LEGGI L’ARTICOLO “Welfare come ecosistema” PER APPROFONDIRE!

Quando un’azienda è in grado di soddisfare tali condizioni, non solo diviene un luogo piacevole in cui lavorare, ma anche un’organizzazione in grado di attrarre e trattenere talenti.

Il risultato? La creazione di una più solida cultura aziendale, una maggiore fidelizzazione del personale e una reputazione positiva sul mercato del lavoro.

Investire nel Welfare non significa solo “offrire vantaggi”, ma costruire un rapporto di fiducia con i propri collaboratori.

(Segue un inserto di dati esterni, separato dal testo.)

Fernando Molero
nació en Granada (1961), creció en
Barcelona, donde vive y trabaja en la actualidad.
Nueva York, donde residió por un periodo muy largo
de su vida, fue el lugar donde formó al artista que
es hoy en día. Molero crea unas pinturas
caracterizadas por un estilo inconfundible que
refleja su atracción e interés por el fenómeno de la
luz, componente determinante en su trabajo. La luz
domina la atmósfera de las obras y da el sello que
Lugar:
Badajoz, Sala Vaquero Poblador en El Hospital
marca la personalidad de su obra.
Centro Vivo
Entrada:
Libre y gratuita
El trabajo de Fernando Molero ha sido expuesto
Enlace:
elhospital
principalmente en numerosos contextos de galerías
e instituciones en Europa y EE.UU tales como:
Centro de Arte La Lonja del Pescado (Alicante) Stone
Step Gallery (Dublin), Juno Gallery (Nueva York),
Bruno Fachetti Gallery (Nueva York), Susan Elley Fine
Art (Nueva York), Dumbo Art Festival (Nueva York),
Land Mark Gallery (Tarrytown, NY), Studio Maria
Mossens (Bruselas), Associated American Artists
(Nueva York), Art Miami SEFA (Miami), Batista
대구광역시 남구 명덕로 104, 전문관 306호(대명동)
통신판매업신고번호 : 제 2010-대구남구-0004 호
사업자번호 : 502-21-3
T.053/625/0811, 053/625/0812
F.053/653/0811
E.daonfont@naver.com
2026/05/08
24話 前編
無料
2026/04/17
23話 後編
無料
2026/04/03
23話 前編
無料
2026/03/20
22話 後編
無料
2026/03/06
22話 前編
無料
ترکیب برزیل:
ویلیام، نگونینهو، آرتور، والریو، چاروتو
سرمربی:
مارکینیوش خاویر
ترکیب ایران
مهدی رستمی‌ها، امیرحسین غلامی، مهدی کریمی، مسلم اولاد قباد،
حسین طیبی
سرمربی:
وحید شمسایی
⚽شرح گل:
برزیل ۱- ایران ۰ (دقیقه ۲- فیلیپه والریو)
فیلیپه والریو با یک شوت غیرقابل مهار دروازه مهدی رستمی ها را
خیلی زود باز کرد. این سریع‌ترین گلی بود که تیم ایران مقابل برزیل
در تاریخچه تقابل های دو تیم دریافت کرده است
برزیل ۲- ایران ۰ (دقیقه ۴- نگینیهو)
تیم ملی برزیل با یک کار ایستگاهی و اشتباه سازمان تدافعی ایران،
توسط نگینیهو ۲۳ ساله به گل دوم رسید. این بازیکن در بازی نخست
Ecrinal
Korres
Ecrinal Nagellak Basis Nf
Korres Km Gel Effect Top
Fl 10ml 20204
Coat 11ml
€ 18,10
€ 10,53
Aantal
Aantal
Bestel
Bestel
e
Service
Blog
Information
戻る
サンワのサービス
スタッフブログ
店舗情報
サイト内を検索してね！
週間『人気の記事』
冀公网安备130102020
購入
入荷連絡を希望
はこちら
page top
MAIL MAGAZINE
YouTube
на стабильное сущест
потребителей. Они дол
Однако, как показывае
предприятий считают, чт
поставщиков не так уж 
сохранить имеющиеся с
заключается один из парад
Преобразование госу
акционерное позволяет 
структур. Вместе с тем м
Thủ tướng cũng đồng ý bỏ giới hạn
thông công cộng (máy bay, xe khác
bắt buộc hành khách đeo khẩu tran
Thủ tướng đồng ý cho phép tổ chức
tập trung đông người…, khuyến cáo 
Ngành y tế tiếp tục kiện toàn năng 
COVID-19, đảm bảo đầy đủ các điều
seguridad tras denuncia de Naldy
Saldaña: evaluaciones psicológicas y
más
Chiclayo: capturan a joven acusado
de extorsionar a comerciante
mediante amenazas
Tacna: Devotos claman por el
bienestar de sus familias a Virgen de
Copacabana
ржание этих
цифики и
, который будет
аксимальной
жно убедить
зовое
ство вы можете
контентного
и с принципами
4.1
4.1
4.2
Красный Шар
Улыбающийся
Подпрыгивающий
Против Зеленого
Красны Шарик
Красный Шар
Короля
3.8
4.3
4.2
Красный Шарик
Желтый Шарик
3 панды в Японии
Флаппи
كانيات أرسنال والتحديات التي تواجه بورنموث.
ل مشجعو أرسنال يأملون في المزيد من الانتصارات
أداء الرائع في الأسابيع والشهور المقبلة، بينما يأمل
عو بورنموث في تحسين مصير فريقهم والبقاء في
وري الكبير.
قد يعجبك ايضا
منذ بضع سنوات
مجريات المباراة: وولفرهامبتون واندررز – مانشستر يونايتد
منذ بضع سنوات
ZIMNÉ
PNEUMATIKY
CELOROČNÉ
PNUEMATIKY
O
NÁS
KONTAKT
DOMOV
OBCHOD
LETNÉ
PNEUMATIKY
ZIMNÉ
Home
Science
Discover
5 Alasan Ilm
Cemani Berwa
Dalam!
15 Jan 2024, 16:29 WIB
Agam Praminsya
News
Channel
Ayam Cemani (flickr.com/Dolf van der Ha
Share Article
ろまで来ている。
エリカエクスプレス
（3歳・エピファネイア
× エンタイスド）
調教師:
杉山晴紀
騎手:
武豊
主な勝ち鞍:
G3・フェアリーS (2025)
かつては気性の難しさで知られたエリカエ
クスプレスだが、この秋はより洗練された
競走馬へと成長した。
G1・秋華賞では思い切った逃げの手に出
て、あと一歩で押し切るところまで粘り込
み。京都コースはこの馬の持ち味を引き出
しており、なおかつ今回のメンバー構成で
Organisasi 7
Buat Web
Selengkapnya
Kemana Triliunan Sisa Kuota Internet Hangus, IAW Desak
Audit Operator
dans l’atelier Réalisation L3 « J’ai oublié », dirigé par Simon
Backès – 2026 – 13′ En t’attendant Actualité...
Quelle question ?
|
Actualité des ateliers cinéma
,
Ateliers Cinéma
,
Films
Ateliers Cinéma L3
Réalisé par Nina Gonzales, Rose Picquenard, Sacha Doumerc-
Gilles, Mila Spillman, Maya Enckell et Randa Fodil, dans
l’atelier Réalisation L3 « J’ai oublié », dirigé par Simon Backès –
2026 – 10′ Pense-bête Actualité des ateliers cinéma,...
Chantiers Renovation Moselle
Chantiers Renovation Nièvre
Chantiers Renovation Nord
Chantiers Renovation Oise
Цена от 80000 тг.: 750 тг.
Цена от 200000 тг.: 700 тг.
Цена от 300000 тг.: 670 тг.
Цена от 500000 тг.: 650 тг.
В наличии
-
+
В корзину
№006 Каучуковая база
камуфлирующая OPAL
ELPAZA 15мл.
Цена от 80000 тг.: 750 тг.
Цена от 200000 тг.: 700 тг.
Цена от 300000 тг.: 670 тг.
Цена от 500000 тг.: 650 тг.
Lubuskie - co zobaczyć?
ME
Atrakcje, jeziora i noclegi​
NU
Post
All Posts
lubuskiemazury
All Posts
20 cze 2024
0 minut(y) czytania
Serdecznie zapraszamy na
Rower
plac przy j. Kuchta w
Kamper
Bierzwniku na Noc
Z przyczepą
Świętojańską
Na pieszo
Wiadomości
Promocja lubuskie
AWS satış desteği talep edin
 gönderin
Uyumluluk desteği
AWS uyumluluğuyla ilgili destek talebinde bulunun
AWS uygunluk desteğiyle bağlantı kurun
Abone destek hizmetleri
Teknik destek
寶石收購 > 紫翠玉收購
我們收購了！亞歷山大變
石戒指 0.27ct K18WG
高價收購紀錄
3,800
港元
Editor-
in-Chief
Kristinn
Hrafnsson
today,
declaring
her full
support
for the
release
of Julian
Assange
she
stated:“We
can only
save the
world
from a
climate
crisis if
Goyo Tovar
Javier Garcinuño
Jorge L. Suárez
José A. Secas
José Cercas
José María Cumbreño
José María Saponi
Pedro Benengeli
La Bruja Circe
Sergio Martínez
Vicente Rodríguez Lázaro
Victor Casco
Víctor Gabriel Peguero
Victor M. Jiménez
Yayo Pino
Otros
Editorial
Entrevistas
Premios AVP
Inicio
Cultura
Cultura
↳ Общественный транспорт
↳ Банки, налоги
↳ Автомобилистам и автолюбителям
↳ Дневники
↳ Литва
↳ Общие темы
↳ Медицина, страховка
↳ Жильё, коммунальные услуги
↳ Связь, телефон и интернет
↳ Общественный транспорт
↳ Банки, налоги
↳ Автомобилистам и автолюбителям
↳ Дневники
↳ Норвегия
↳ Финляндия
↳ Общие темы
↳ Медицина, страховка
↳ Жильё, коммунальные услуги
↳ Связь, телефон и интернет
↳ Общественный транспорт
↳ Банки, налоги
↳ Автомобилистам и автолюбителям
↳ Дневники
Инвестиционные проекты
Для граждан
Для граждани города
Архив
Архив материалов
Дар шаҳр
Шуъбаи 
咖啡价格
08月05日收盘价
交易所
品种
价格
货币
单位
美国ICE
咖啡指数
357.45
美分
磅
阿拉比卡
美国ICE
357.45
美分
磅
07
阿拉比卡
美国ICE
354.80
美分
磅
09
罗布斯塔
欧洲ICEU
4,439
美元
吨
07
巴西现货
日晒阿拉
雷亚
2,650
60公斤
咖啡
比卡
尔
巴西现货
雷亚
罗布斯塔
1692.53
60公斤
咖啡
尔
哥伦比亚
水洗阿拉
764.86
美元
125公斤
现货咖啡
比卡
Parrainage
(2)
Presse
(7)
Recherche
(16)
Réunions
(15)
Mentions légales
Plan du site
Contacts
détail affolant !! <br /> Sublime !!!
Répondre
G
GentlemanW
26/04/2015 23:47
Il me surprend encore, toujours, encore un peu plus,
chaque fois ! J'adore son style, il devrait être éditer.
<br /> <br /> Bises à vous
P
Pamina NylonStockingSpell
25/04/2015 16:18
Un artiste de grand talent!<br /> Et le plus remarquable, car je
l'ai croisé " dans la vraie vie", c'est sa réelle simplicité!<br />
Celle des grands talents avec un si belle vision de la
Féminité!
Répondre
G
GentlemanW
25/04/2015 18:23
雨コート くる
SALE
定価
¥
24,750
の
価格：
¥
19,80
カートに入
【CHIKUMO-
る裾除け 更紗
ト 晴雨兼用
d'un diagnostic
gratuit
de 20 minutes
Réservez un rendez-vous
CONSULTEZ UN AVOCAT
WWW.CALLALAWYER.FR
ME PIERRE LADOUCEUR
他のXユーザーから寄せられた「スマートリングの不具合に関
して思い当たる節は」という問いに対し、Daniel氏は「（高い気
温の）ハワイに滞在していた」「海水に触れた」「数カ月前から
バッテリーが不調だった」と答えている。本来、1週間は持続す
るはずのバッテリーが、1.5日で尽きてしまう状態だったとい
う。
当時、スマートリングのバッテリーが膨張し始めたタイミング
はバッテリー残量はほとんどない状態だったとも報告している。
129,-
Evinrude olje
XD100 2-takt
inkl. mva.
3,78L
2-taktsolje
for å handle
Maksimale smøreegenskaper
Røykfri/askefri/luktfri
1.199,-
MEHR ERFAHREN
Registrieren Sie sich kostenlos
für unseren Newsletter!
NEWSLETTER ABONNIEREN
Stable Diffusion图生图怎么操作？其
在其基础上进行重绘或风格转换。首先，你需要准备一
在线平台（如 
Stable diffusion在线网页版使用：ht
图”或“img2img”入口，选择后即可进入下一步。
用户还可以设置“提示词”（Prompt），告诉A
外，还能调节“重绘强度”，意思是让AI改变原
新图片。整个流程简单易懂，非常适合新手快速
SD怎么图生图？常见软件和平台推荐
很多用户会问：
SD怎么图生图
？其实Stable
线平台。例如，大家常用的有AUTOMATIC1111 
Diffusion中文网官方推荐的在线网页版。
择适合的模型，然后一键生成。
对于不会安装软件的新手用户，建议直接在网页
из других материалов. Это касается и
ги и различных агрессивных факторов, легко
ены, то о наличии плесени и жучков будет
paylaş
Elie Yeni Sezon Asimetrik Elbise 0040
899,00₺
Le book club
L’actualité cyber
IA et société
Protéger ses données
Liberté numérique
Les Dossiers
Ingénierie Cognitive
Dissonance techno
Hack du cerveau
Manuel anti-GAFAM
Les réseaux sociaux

In altre parole, un ambiente che valorizza le persone riduce le dimissioni volontarie e attira nuovi talenti.

Il turnover del personale è un fenomeno complesso, che va monitorato e gestito con attenzione.

Le sue conseguenze vanno ben oltre l’uscita di un singolo dipendente, impattando su produttività, costi e cultura aziendale, ma prevenire è possibile! Puntare sul Welfare e sull’ascolto attivo dei collaboratori è la chiave per trattenere i talenti e costruire un’organizzazione solida e duratura.